What this task involves: Copy word for word the section of the piece below on a father's time that opens with the words containing "The Importance of" and closes with "of the heart.".

Passage shown:
# # # # # # #

The Importance of Father's Time

by Seth Metcalf

Take a look around. If you really want to, you can pick up the phone and call China. If you want a package from Germany tomorrow, you need only click a mouse or, at most, make a phone call. Technology's ascension has changed not only business, but the family as well.

Most children no longer play in the park and hunt frogs, but rather watch television and surf the Internet. With the resources like these available today, it seems that much of the developing influence previously reserved for parents lies in the media. Consequentially, our children are receiving their values from media moguls who are inspired by the dollar instead of the heart.

As fathers, we have a responsibility to offer our children alternatives to the values portrayed in video games and on television. Much of what is available now in the media will only contribute to the downslide of society into a state of moral apathy.

# # # # # # #

Data segment:
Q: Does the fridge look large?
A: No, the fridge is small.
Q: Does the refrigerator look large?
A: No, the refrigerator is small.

# # # # # # #

Answer to the problem:
The Importance of Father's Time

by Seth Metcalf

Take a look around. If you really want to, you can pick up the phone and call China. If you want a package from Germany tomorrow, you need only click a mouse or, at most, make a phone call. Technology's ascension has changed not only business, but the family as well.

Most children no longer play in the park and hunt frogs, but rather watch television and surf the Internet. With the resources like these available today, it seems that much of the developing influence previously reserved for parents lies in the media. Consequentially, our children are receiving their values from media moguls who are inspired by the dollar instead of the heart.